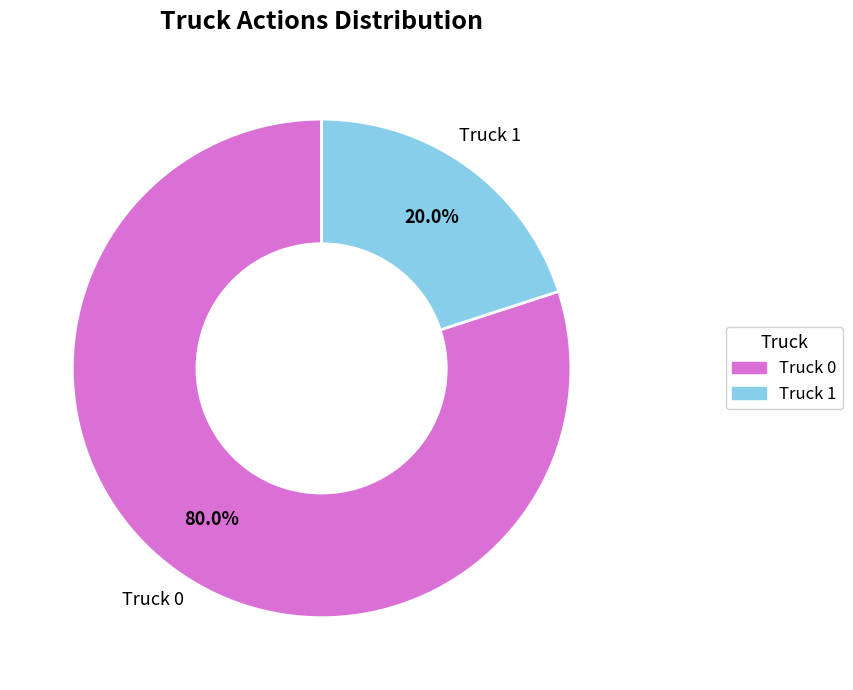

To the nearest percent, what percentage of the pie is Truck 1?

20%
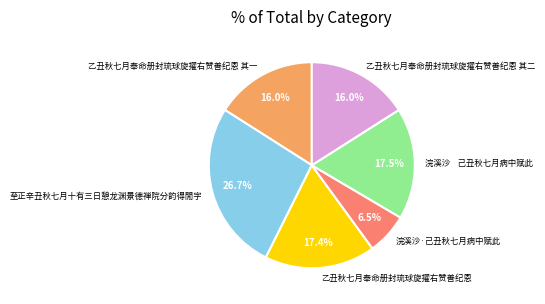

How many slices are in this pie chart?

6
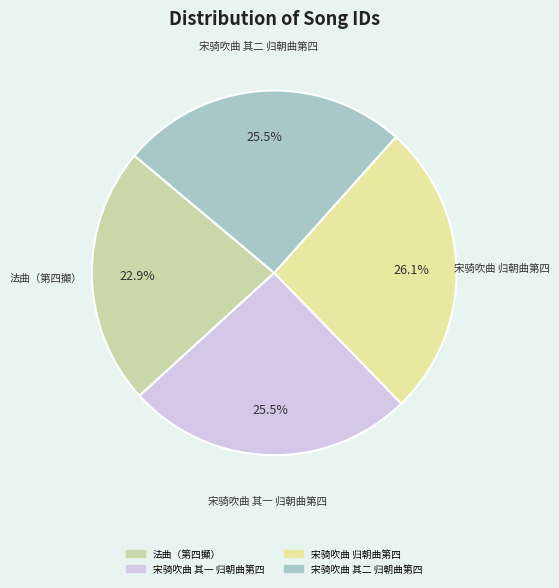

Is there any slice that represents more than half of the pie?

No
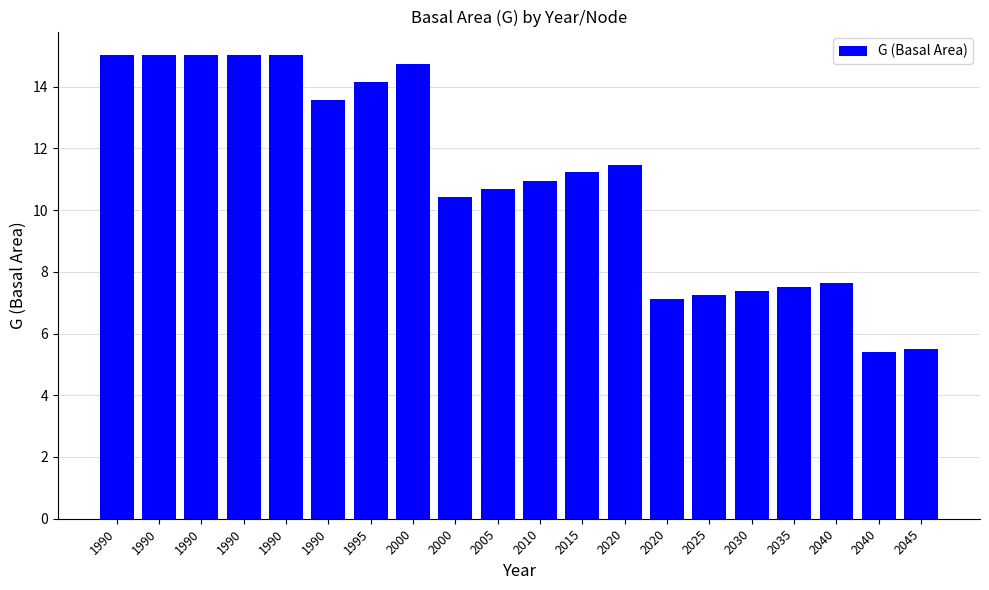

What is the average value?

11.0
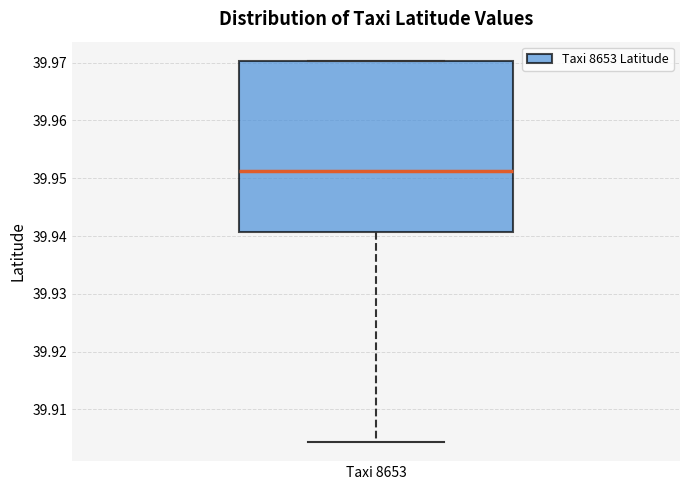

Where is the upper edge of the box for Taxi 8653 on the y-axis? The values are not printed on the chart, so give them approximately, as read against the axis.

39.970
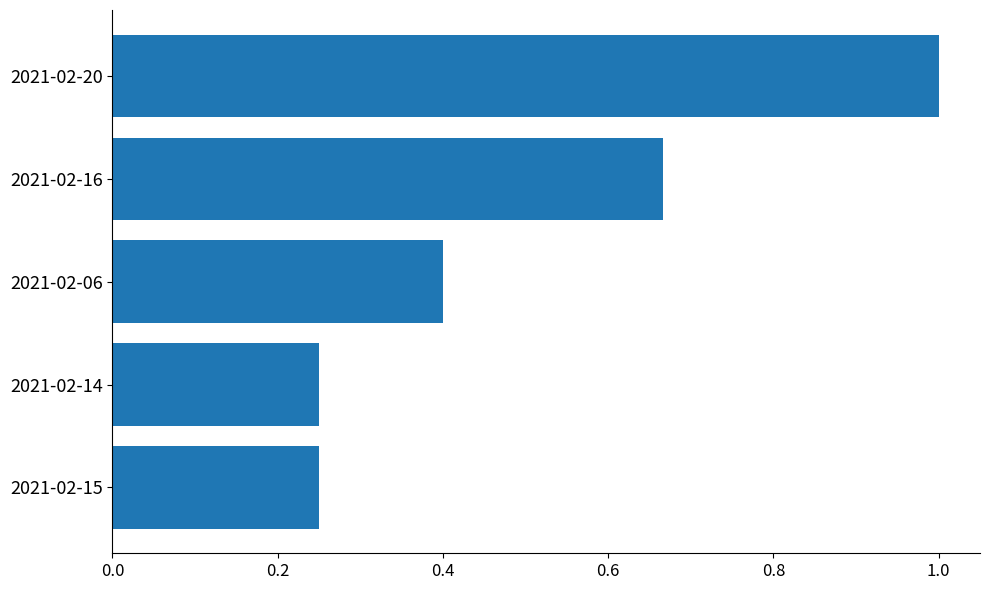

What is the sum of all values?

2.6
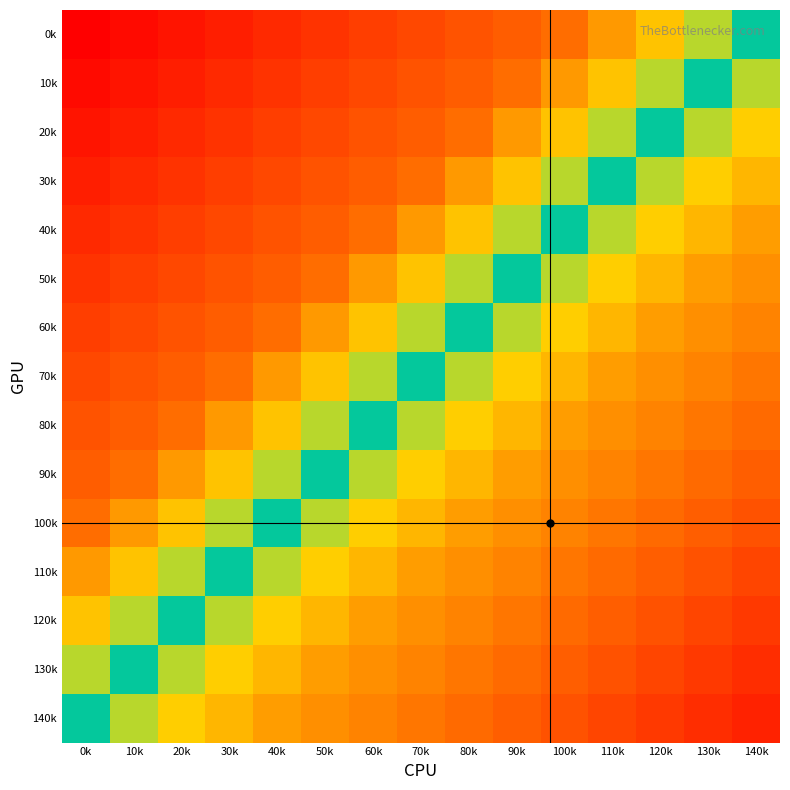

At which category is the sum across all series the highest?

140k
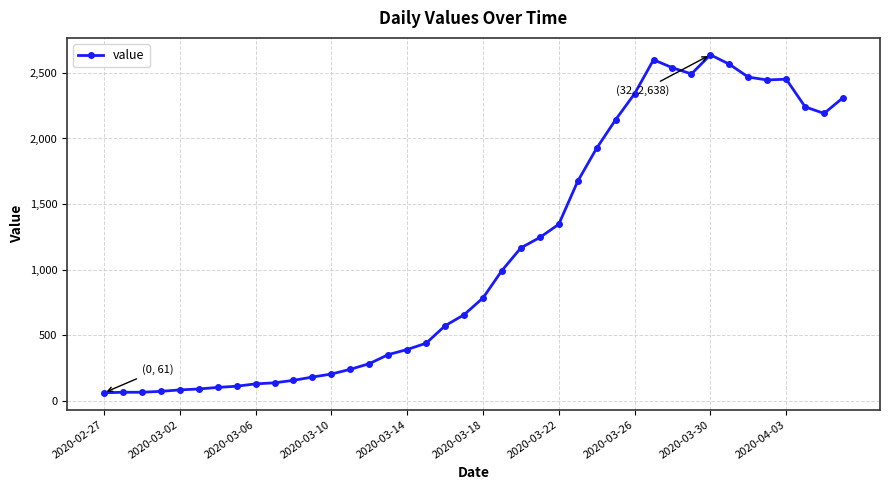

What is the sum of all values?

44951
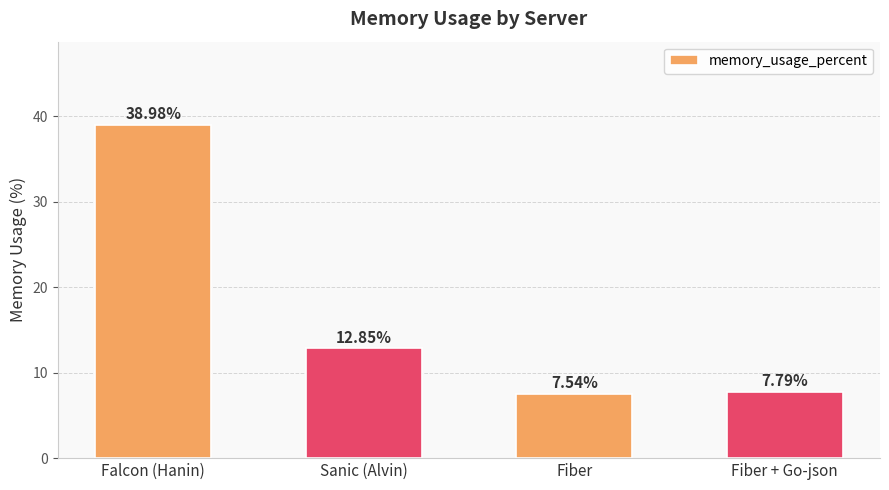

What is the sum of all values?

67.2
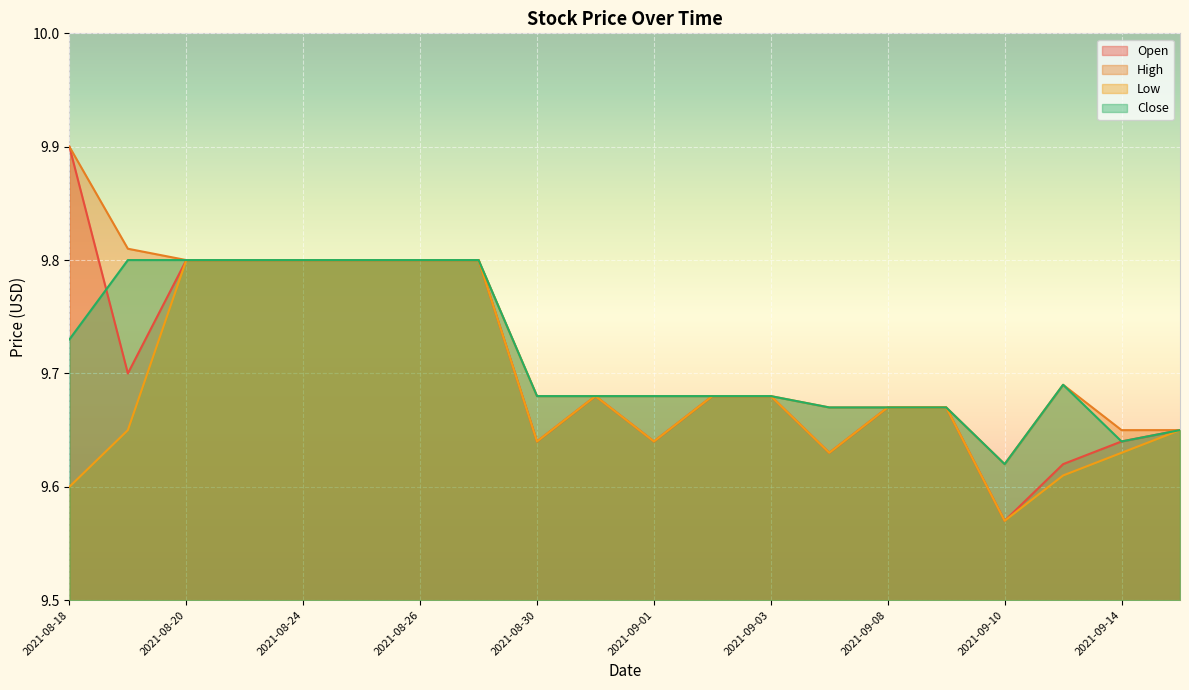

What is the difference between the second highest and second lowest values in the High series?

0.2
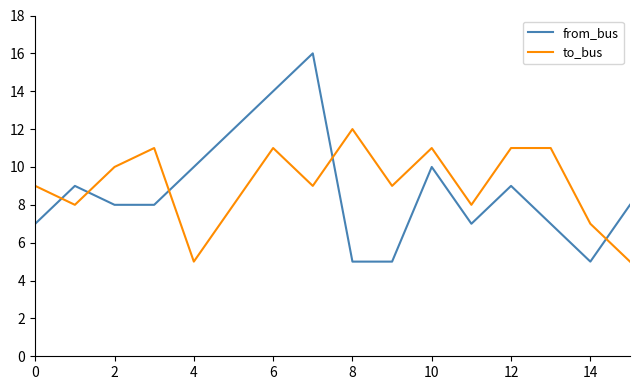

Rank the series by their maximum value, from lowest to highest.

to_bus, from_bus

### To do
Could you print every entry above word for word, leaving out the pictures?

### Result
To the nearest percent, what percentage of the pie is Truck 1?

20%

How many slices are in this pie chart?

6

Is there any slice that represents more than half of the pie?

No

What is the average value?

11.0

Where is the upper edge of the box for Taxi 8653 on the y-axis? The values are not printed on the chart, so give them approximately, as read against the axis.

39.970

What is the sum of all values?

2.6

At which category is the sum across all series the highest?

140k

What is the sum of all values?

44951

What is the sum of all values?

67.2

What is the difference between the second highest and second lowest values in the High series?

0.2

Rank the series by their maximum value, from lowest to highest.

to_bus, from_bus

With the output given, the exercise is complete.